- [Zadanie] Wyodrębnij z tekstu źródłowego dosłowny fragment, który zaczyna się od miejsca ze słowami „Kiedy trochę zła”, a kończy po słowach „40 małych ptysi)”.

- [Tekst źródłowy]
Kiedy trochę zła na konserwatywne upodobania kulinarne wujka przypatrywałam się spode łba jego skórzanym spodniom, fioletowej koszuli i bordowym kowbojkom, szepnął w moim kierunku – Najważniejsze to być wiarygodnym! A potem już prosto do ucha: dziś mogę jeść tylko szpinak i jaja na twardo. Schudłem już sześć kilo, a jeszcze cztery mi zostały...
Spojrzałam na pustą paterę, na siebie i moje pulchne ciocie i postanowiłam: od przyszłego miesiąca zaczynam dietę jajeczną! Tym bardziej, że będzie Wielkanoc.   
-         A jeżeli potrzebujesz dentysty – wujek podnosi głos o trzy tony wyżej, to farbuje się u mnie największy w mieście artysta od implantów! Dać ci jego telefon?


Masy do nadziewania ptysi (każdej masy wystarczy na 40 małych ptysi)

- [Materiał]

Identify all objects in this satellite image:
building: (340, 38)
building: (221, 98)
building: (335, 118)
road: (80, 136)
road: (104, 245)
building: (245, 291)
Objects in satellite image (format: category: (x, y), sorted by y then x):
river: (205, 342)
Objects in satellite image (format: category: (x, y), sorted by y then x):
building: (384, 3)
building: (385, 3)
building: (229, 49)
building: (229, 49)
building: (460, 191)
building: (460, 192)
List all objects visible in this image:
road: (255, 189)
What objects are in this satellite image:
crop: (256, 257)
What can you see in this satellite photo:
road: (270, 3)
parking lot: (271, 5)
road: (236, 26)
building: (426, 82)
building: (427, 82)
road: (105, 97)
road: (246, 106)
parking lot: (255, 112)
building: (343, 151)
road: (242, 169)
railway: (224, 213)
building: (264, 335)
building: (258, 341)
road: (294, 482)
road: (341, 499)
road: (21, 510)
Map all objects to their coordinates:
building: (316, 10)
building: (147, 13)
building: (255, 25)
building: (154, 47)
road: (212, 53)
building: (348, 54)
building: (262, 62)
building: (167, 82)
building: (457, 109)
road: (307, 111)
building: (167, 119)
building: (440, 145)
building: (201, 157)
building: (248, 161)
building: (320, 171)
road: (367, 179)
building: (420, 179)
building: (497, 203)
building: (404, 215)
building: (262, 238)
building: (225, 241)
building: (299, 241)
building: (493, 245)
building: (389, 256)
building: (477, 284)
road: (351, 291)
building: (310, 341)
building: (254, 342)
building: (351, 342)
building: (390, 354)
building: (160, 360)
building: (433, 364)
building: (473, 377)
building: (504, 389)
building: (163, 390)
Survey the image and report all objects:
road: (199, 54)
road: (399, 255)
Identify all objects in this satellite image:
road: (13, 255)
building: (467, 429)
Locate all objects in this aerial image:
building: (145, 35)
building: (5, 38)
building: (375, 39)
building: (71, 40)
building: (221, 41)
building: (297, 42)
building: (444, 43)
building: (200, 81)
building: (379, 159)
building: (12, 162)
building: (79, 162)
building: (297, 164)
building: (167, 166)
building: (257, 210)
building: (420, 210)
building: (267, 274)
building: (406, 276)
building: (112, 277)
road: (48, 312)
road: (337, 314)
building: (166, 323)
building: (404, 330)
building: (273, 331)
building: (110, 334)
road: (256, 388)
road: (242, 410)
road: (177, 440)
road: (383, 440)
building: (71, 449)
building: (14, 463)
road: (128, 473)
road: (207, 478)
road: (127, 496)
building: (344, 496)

- [Odpowiedź]
Kiedy trochę zła na konserwatywne upodobania kulinarne wujka przypatrywałam się spode łba jego skórzanym spodniom, fioletowej koszuli i bordowym kowbojkom, szepnął w moim kierunku – Najważniejsze to być wiarygodnym! A potem już prosto do ucha: dziś mogę jeść tylko szpinak i jaja na twardo. Schudłem już sześć kilo, a jeszcze cztery mi zostały...
Spojrzałam na pustą paterę, na siebie i moje pulchne ciocie i postanowiłam: od przyszłego miesiąca zaczynam dietę jajeczną! Tym bardziej, że będzie Wielkanoc.   
-         A jeżeli potrzebujesz dentysty – wujek podnosi głos o trzy tony wyżej, to farbuje się u mnie największy w mieście artysta od implantów! Dać ci jego telefon?


Masy do nadziewania ptysi (każdej masy wystarczy na 40 małych ptysi)